Значительно позже, когда ребенка уже отдали в ясли, Каспарас в какой-то миг духовного прозрения понял, что Ирена следует самостоятельной, сокрытой от него жизненной программе, состоящей из ничтожных удовольствий. «Ты живешь возвышенной, недостижимой для меня жизнью. А я — простая женщина, живу так, как умею. И отнюдь не чувствую себя обделенной»,— однажды с гордостью заявила Ирена, когда Каспарас пытался разрушить неотвратимо растущую стену отчуждения. Он мучительно ясно чувствовал, что слишком разнятся их мировосприятие и менталитет, но никогда не пробовал обратить Ирену в свою веру, понимая, что мир искусства для нее всегда будет оставаться чужим, просто неприемлемым. Такова ее натура. Понял также Иренино разочарование в их совместной жизни, которая не сулит для нее ни роскоши, ни шумных увеселений. В этом смысле он не мог полностью приспособиться к ней, хотя поначалу и притворялся: выше всего он ставил духовность, альтруизм, который когда-то восхитил Ирену, а со временем стал казаться ей смешным, потому что не приносил пользы.

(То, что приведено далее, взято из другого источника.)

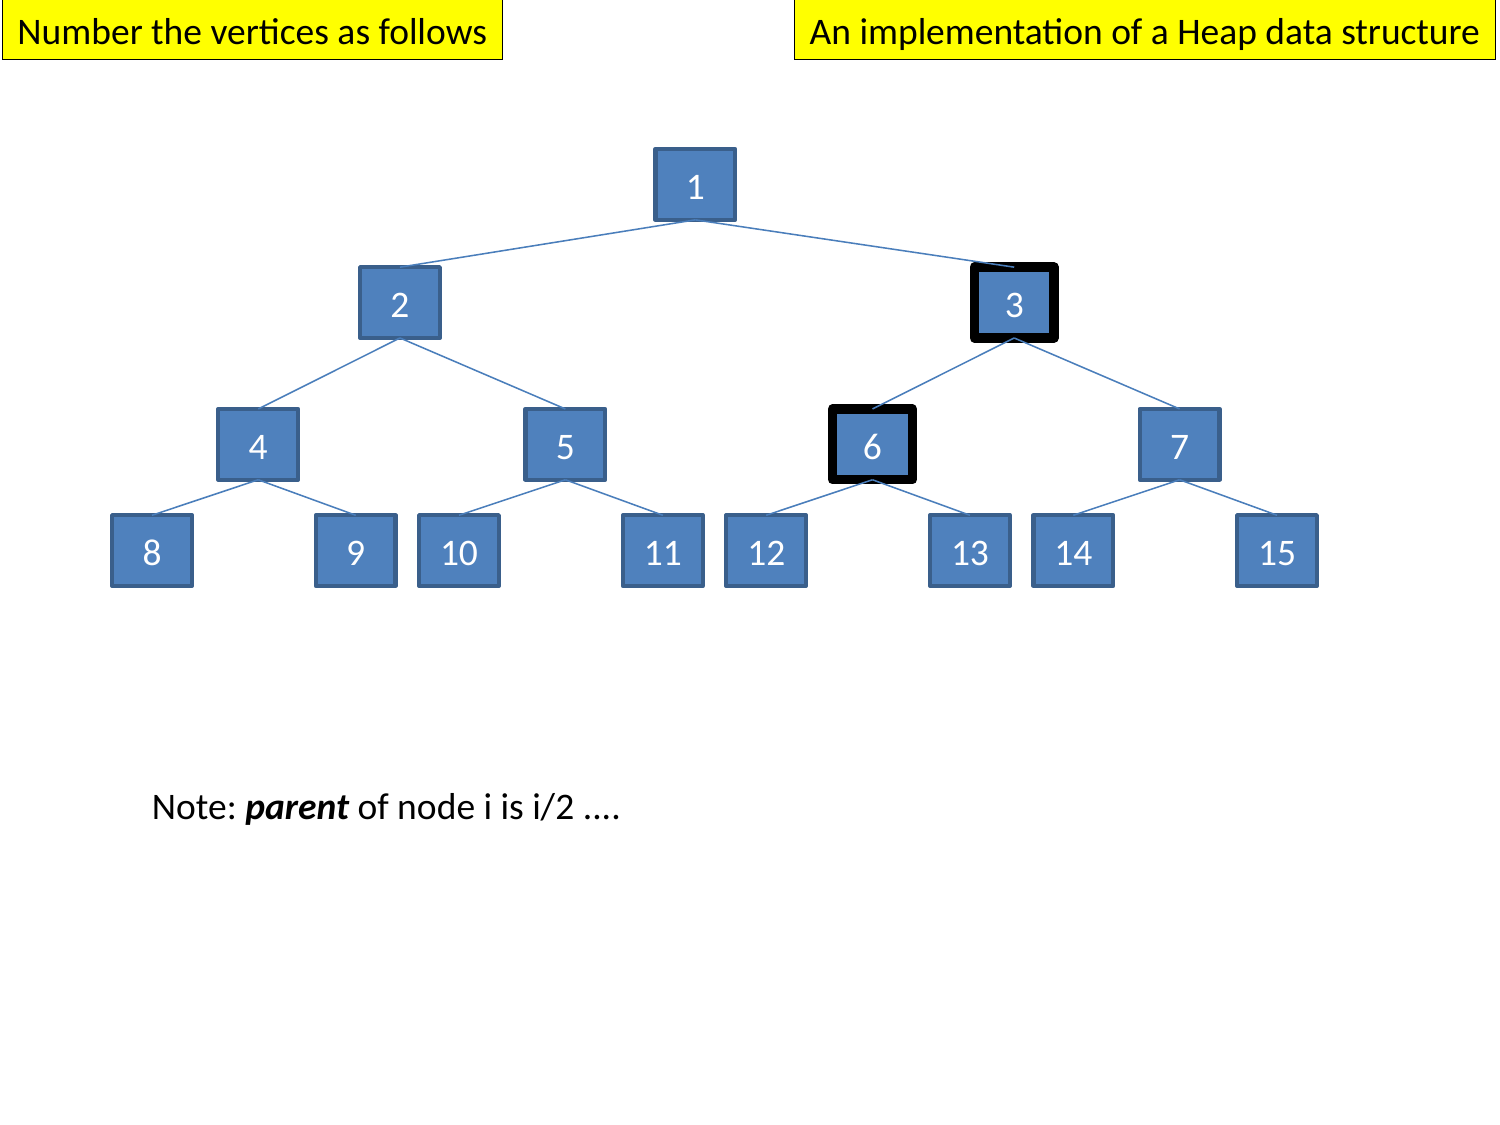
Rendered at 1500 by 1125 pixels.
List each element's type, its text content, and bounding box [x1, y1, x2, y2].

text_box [418, 408, 703, 587]
text_box Note: parent of node i is i/2 .... [137, 775, 645, 835]
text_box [726, 408, 1011, 587]
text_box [399, 337, 566, 410]
text_box Number the vertices as follows [2, 0, 503, 60]
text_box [872, 337, 1012, 410]
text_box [1013, 337, 1180, 410]
text_box An implementation of a Heap data structure [794, 0, 1496, 60]
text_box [1033, 408, 1318, 587]
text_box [359, 148, 1055, 339]
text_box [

Каспарас старался не стеснять ее свободы, не донимал вопросами; он добродушно улыбался, поняв, что она лжет, когда говорит, что задерживается на работе. Эта его улыбка, видать, выводила ее из себя, он был слишком снисходителен к ее лжи и не упрекал. В ответ она отгораживалась молчанием безвинно обиженного человека и могла не разговаривать целый месяц, лишь
иногда заводя речь о деньгах. Или предупреждала коротко по телефону: «Соблаговолите сегодня забрать вашего ребенка». В таких случаях возвращалась поздно, делая вид, что сильно обижена Каспарасом, но по существу была довольна столь двусмысленной ситуацией — меньше надо оправдываться.

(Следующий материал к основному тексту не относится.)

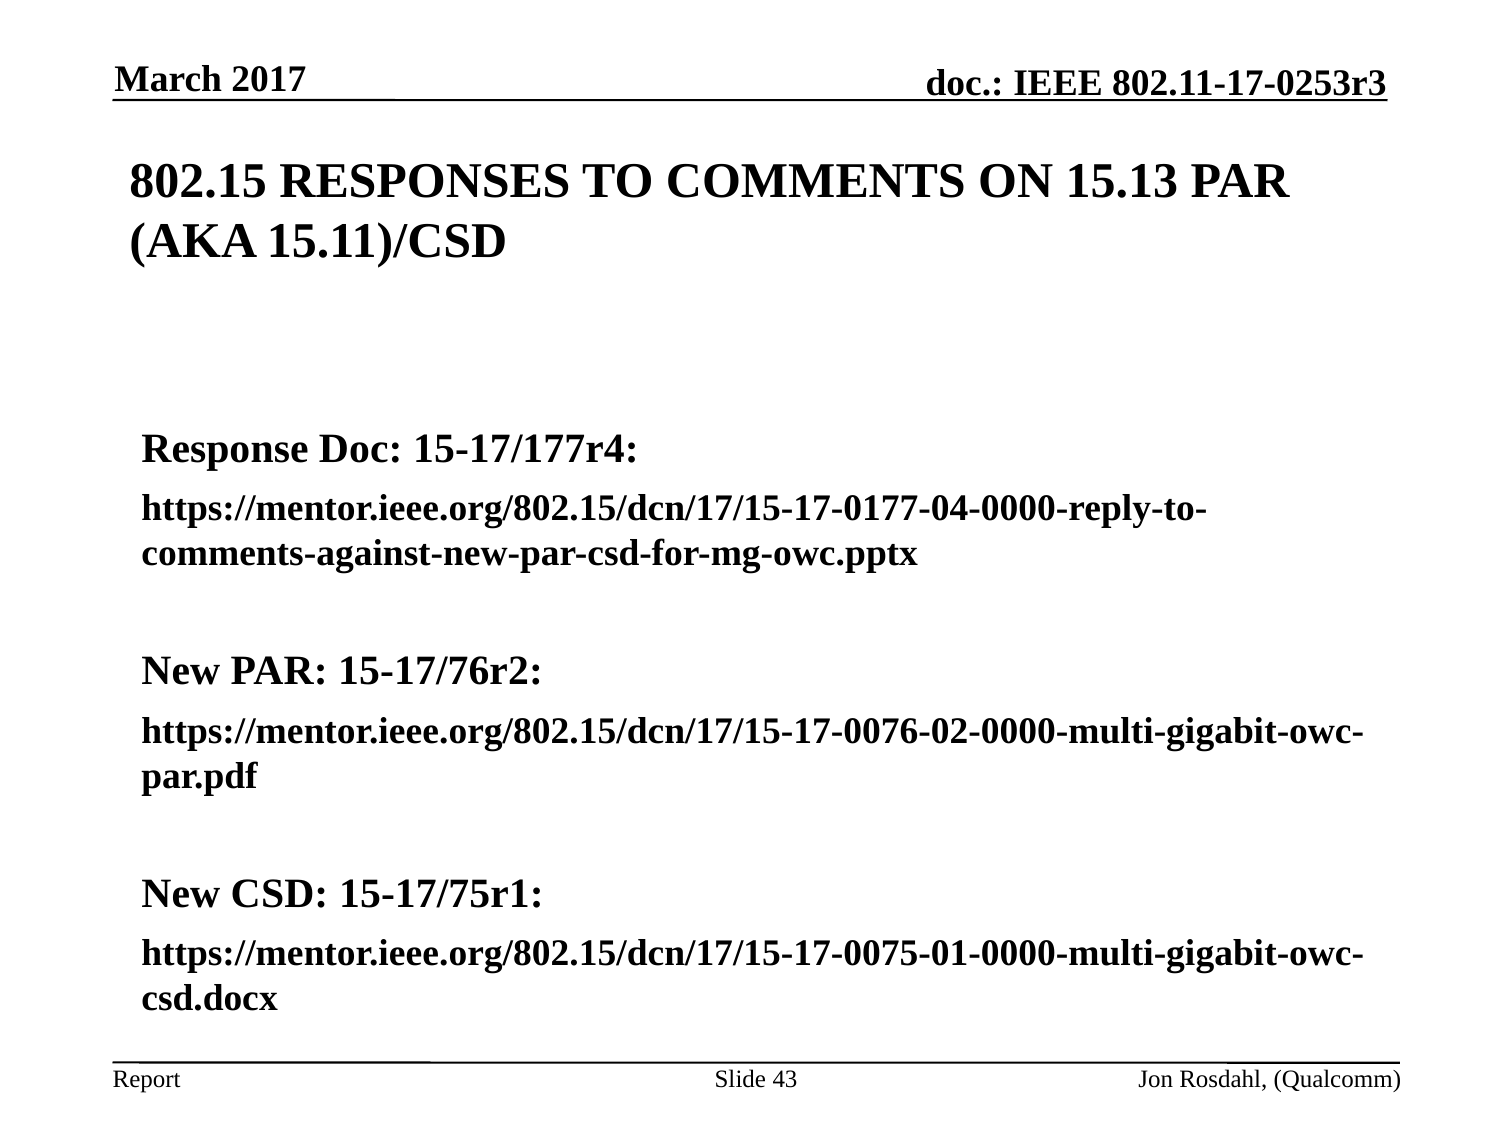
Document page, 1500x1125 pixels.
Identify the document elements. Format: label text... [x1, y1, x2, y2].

title 802.15 Responses to Comments on 15.13 PAR (aka 15.11)/CSD [114, 140, 1390, 289]
slide_number Slide 43 [712, 1061, 800, 1123]
footer Jon Rosdahl, (Qualcomm) [878, 1061, 1402, 1093]
list Response Doc: 15-17/177r4: https://mentor.ieee.org/802.15/dcn/17/15-17-0177-04-0000-reply-to-comments-against-new-par-csd-for-mg-owc.pptx New PAR: 15-17/76r2: https://mentor.ieee.org/802.15/dcn/17/15-17-0076-02-0000-multi-gigabit-owc-par.pdf New CSD: 15-17/75r1: https://mentor.ieee.org/802.15/dcn/17/15-17-0075-01-0000-multi-gigabit-owc-csd.docx [126, 399, 1381, 1027]
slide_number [114, 54, 423, 100]
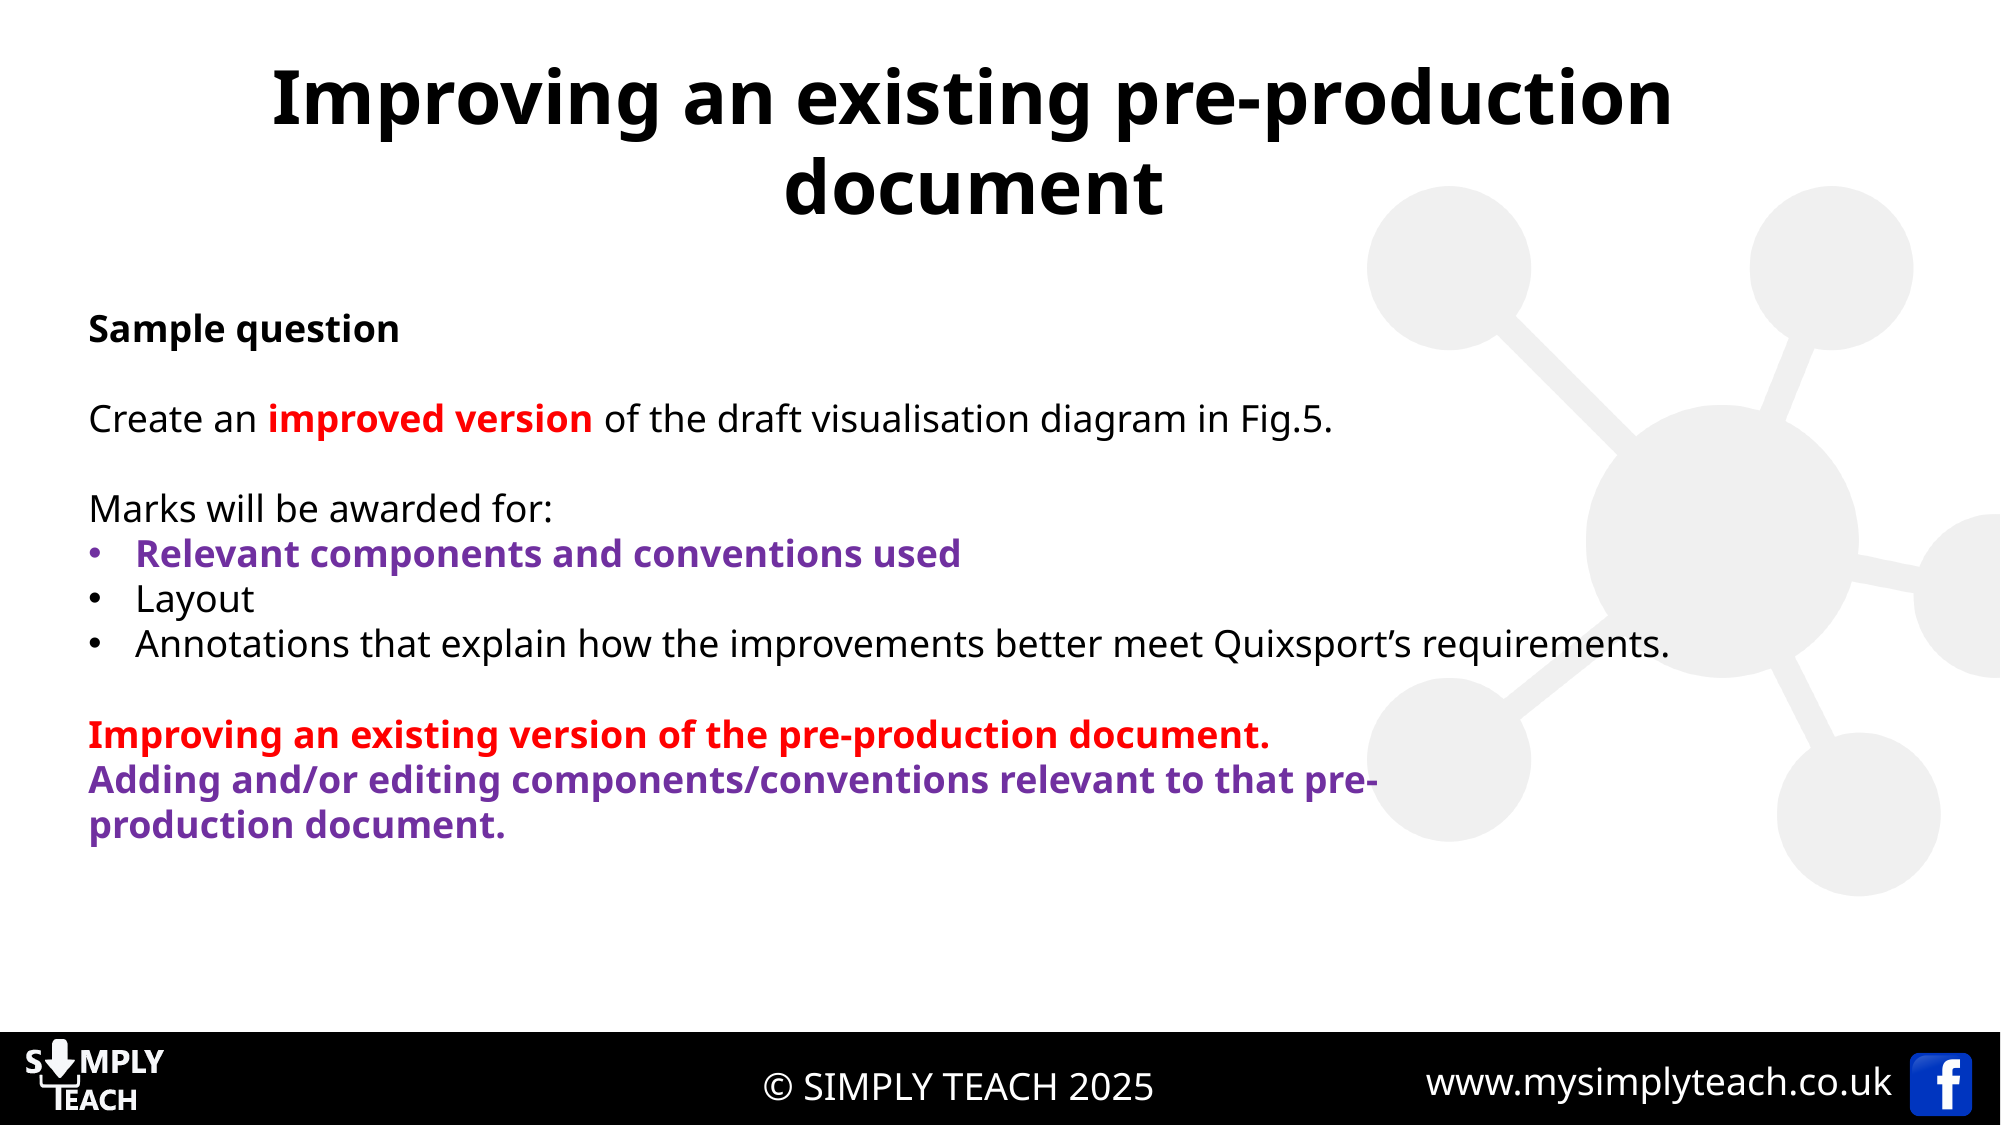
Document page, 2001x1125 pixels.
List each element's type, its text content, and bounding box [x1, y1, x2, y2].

picture [1907, 1050, 1975, 1119]
text_box Sample question Create an improved version of the draft visualisation diagram in Fig.5. Marks will be awarded for: Relevant components and conventions used Layout Annotations that explain how the improvements better meet Quixsport’s requirements. [73, 297, 1825, 673]
text_box Improving an existing pre-production document [184, 42, 1765, 237]
picture [15, 1033, 182, 1122]
text_box Improving an existing version of the pre-production document. Adding and/or editing components/conventions relevant to that pre-production document. [73, 704, 1414, 854]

Каспарас не выпытывал, поддерживает ли она отношения со старыми друзьями, считая, что это дело ее совести и чести. Между тем Ирена не однажды легко пробивала его рыцарские доспехи, заявляя, что у нее множество друзей и большинство из них — мужчины, с которыми значительно приятнее проводить время, нежели с женщинами. Чтобы не оставалось никаких сомнений, что не только за чашечкой кофе ведет с ними беседы, в интимную минуту Ирена, как бы между прочим, раздраженно обронила, что его объятья слишком сентиментальны. Раньше ты была мне благодарна за нежность, оторопел Каспарас. Мало ли что было раньше, возразила Ирена. В первый раз Каспарас четко и окончательно понял, что Ирена живет еще одной, и не такой уж безвинной, жизнью, что он глупо обманывался, обвиняя себя в недостатке внимания к жене. Те скромные удовольствия, которые он мог предложить, не удовлетворили бы ее.

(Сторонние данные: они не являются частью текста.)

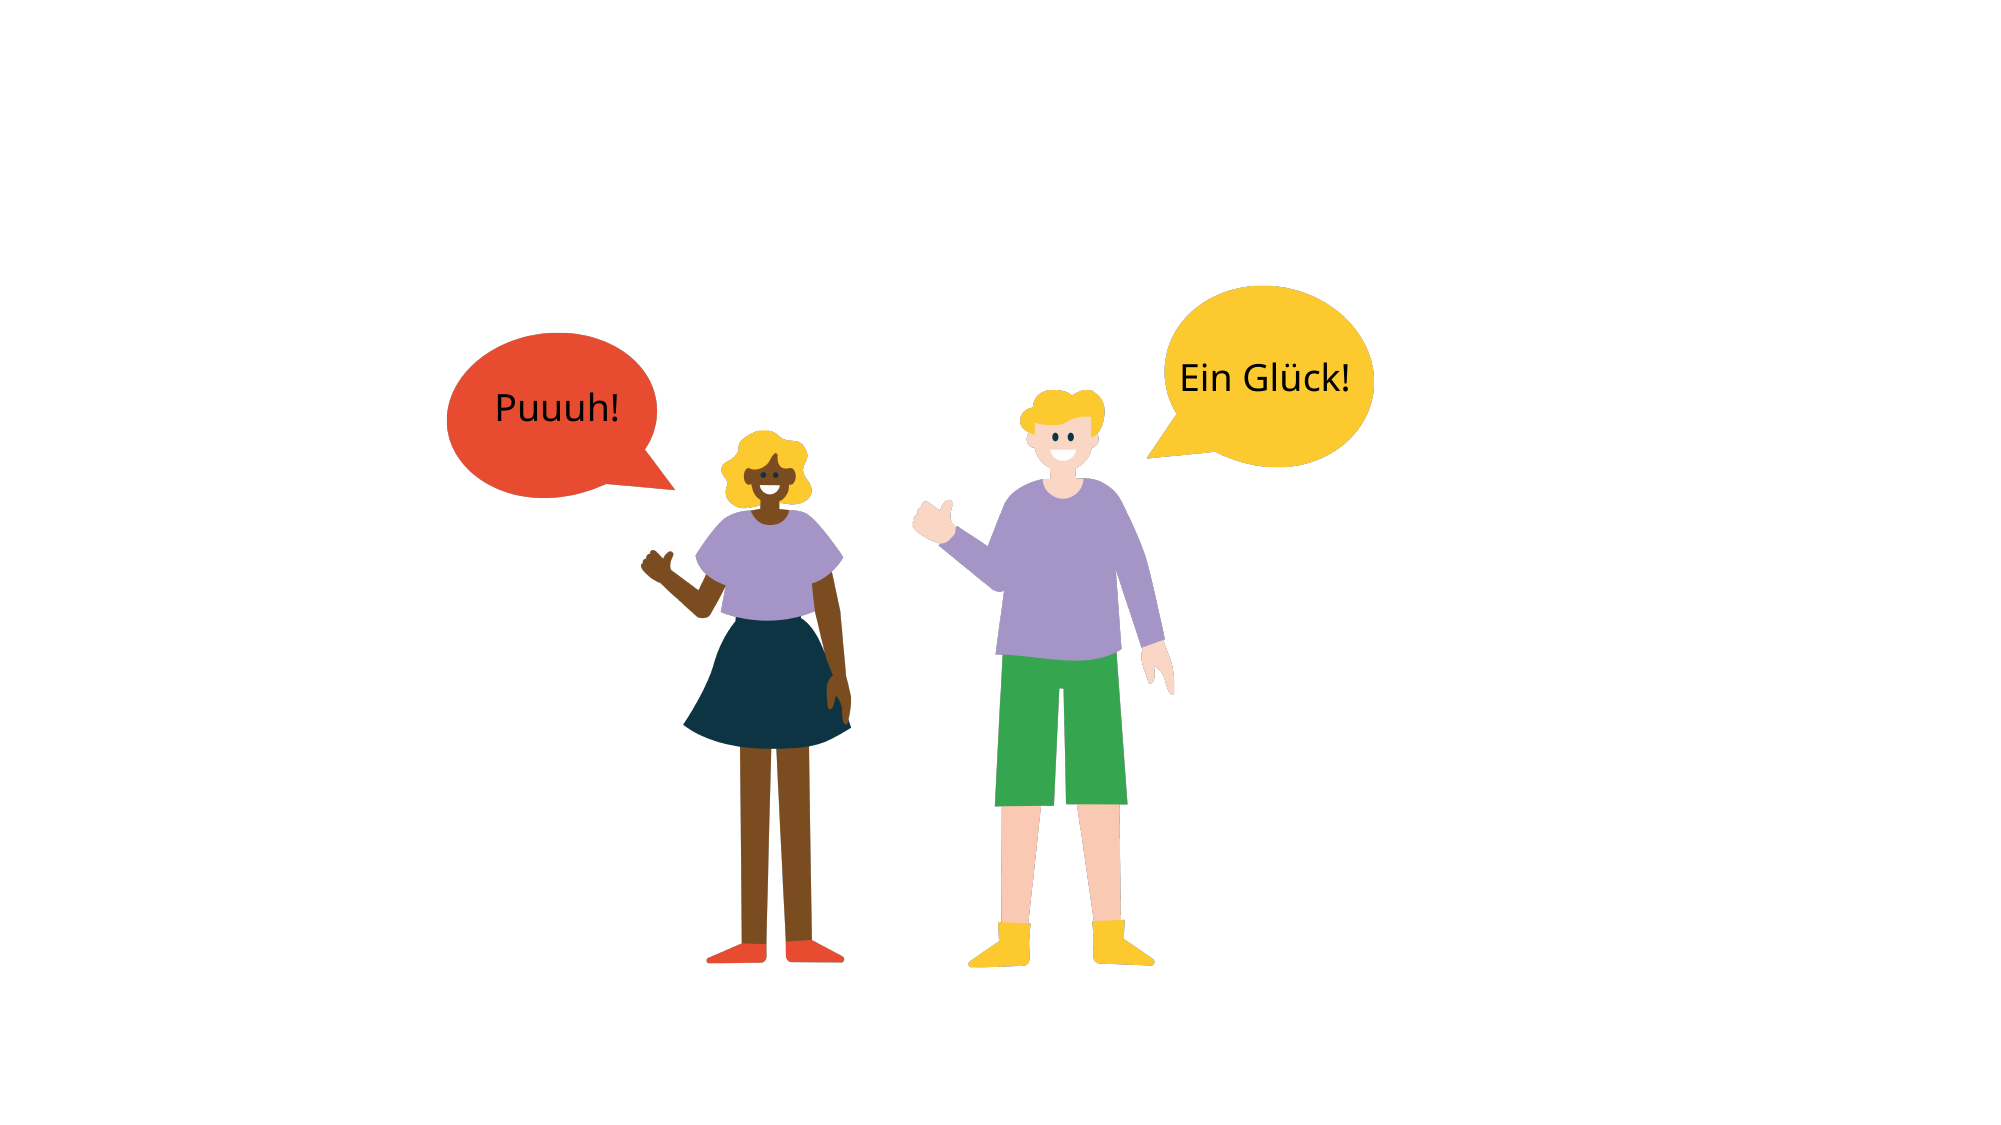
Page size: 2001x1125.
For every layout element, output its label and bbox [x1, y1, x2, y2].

Каспарас переселился спать в другую комнату. Никто его не прогонял, перешел на соседний диван по собственной воле и без всяких объяснений, так как думал, сама все поймет без слов и попытается исправить положение. Но Ирена и не пыталась, лишь однажды заметила, что он правильно поступил, поскольку любит спать у открытого окна, а она терпеть не может холода.